Временами же странная легкость находила на Нину: ей вдруг становилось и вправду все равно. Ну, отдалась, ну, стала любовницей, ну, он не любит ее и бросит… Разве ей не хорошо с ним?.. Тогда она становилась весела, страстна и безудержна в своих ласках, заставляла Арсеньева терять голову.
Так в кошмаре растерявшейся, исковерканной души, в которой страдания и наслаждение слились в одно, прошли эти месяцы, и наступил день отъезда, который Арсеньев точно назначил уже давно, чтобы Нина знала, когда наступит конец. Она ждала этого дня с ужасом, чувствовала его приближение и все старалась не думать, забыть.
Последний вечер был каким-то бредом страсти. Они почти не говорили, и Нина была как исступленная, точно в эти последние часы старалась взять от своей любви все, опустошить его своею страстью так, чтобы он уже никогда не забыл ее и никого не мог бы любить.
На другой день, на вокзале, она была весела и оживленна, как будто провожала доброго знакомого.
Арсеньеву даже стало немного обидно. С одной стороны, он был рад, что Нина так спокойна, с другой — это было уколом его мужскому самолюбию. Конечно, он больше всего боялся слез и сцен разлуки, но, пожалуй, ему было бы приятнее, если бы Нина безумствовала от горя. Арсеньев не знал, что она проплакала и не спала всю ночь.

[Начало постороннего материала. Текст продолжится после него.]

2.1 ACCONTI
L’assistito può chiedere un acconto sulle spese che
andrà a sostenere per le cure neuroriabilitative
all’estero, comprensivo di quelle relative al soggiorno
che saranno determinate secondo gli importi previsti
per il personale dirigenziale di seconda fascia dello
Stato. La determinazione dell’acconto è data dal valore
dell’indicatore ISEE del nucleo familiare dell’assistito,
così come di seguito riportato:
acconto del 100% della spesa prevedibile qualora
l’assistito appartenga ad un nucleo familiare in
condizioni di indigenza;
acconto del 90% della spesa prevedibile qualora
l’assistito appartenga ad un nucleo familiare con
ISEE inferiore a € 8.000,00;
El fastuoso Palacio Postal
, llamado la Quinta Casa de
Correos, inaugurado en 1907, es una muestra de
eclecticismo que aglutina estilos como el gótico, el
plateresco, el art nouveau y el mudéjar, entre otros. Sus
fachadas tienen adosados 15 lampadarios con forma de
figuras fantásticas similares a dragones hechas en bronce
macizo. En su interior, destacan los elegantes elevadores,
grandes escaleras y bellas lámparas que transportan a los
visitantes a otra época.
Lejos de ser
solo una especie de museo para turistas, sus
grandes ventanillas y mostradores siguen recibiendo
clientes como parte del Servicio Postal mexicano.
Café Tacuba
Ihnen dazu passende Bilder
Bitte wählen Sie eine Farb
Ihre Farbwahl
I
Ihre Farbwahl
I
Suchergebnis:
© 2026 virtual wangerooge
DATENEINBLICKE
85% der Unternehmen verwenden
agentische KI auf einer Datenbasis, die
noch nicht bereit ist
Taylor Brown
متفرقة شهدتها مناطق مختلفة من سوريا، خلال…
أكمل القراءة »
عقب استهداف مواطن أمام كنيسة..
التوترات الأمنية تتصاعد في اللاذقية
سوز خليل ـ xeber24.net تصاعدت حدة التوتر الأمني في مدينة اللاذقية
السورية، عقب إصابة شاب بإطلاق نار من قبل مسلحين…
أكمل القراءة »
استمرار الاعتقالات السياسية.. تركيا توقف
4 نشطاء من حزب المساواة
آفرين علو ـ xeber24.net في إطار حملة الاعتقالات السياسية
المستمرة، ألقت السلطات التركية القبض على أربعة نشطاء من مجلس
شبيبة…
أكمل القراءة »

На прощанье он только поцеловал ей руку и имел еще жестокость сказать:
— Ну, не поминайте лихом!..
И только оставшись один в купе вагона, глядя в темные окна, за которыми, как призраки, мелькали телеграфные столбы и темные деревья, Арсеньев ощутил тяжелую тоску сознания сделанной страшной и непоправимой подлости. Одну минуту было желание порвать со старой жизнью и взять Нину к себе, но Арсеньев вспомнил жену, понял, что у него не хватит сил на разрыв с женщиной, которую любил шесть лет, и сказал себе:
«Ну, все-таки слава Богу, что все кончилось!..» У него появилось чувство благодарности к Нине за то, что она доставила ему столько наслаждений и так легко ушла из жизни. На другое утро, проснувшись в виду Москвы, Арсеньев уже только как в тумане вспомнил Нину и обратился мыслями к ожидавшим его делам и людям. Он подумал, что вечером увидит жену, и радостное тепло старой связи, привычного уюта и обстановки как будто повеяло ему навстречу.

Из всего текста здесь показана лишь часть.